** TEXT ZUM LESEN **
════════════════════
10. Oktober: Zukunft gestalten,
 Vergangenheit verstehen

 

erstellt am
10. 10. 13
15.00 MEZ

LH Kaiser: Zukunft liegt in Offenheit nicht in Enge – LHStv.in Prettner, LR Ragger, LR Waldner und LR Holub bei Landesfeiern anlässlich der Kärntner Volksabstimmung
Klagenfurt (lpd) - Kärnten gedachte am 10.10. der Volksabstimmung vom 10. Oktober 1920. Offizielle Landesfeiern mit Kranzniederlegungen und Ansprachen fanden wie gewohnt in Klagenfurt beim Ehrenmal am Soldatenfriedhof Annabichl und im Landhaushof bei der Stätte der Kärntner Einheit statt. Sie standen heuer unter dem Motto „Zukunft gestalten, Vergangenheit verstehen“ und liefen in leicht veränderter Form und sehr positiver Atmosphäre ab. So gab es im Landhaushof auch Lieder und Darbietungen der Kinder aus der multiethnischen Volksschule „Friedensschule“ Klagenfurt-St. Ruprecht, zwei Jugendliche formulierten ihre Gedanken zum 10. Oktober und die slowenische Sprache hörte man in einem Lied und Teilen von Ansprachen.

Landeshauptmann Peter Kaiser betonte, dass Inhalt und Thematik des 10. Oktober als wichtigen Tag für die Landesgeschichte nichts an Aktualität verloren hätten. Geschichte und Tradition würden dem Land und seiner Bevölkerung viel an Identität geben. Es sei wichtig, Bedeutung und Geschehnisse des 10. Oktober immer wieder ins Bewusstsein zu rufen. Aus diesem Tag dürfe jedoch nicht, wie in der Vergangenheit oft praktiziert, politisches Kapital geschlagen werden. Es gehe vielmehr darum, die Geschichte gemeinsam zu verstehen.
════════════════════
** INHALT DES DATENSATZES **

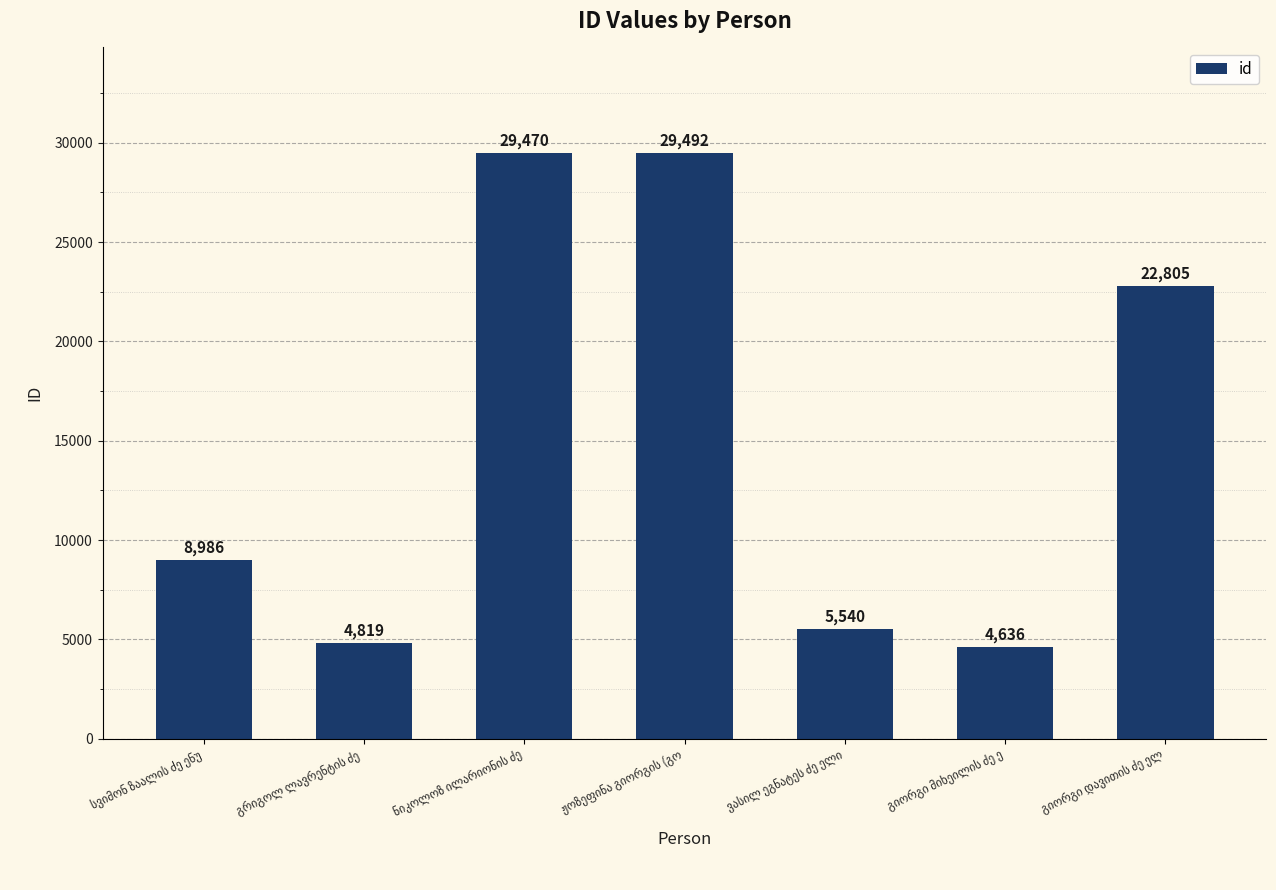

What is the value of the 4th bar from the left?

29492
════════════════════
Unter welchem Motto standen die Landesfeiern laut dem Bericht über das Gedenken an die Kärntner Volksabstimmung in diesem Jahr?

** LÖSUNG **
Sie standen unter dem Motto „Zukunft gestalten, Vergangenheit verstehen“.